• _Assignment_:
In the records below, which lines include "KiCad"? Copy them.

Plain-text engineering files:
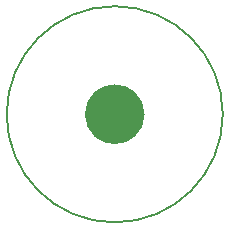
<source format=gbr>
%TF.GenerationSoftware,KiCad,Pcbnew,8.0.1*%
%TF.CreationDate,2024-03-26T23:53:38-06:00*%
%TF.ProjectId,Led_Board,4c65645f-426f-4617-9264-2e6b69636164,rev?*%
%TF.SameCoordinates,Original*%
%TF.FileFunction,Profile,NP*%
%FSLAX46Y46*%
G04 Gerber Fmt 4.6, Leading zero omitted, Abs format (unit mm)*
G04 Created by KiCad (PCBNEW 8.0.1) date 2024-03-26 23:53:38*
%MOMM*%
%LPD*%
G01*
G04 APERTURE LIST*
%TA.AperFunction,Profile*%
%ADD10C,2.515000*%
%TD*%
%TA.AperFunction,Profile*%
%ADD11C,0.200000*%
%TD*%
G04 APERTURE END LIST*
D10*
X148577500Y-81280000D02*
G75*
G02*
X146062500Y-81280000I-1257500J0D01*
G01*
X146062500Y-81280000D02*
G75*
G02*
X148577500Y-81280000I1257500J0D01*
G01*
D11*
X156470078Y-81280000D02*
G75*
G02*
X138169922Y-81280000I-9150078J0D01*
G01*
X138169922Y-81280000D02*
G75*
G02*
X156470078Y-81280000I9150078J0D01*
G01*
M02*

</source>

• _Solution to this task_:
%TF.GenerationSoftware,KiCad,Pcbnew,8.0.1*%
G04 Created by KiCad (PCBNEW 8.0.1) date 2024-03-26 23:53:38*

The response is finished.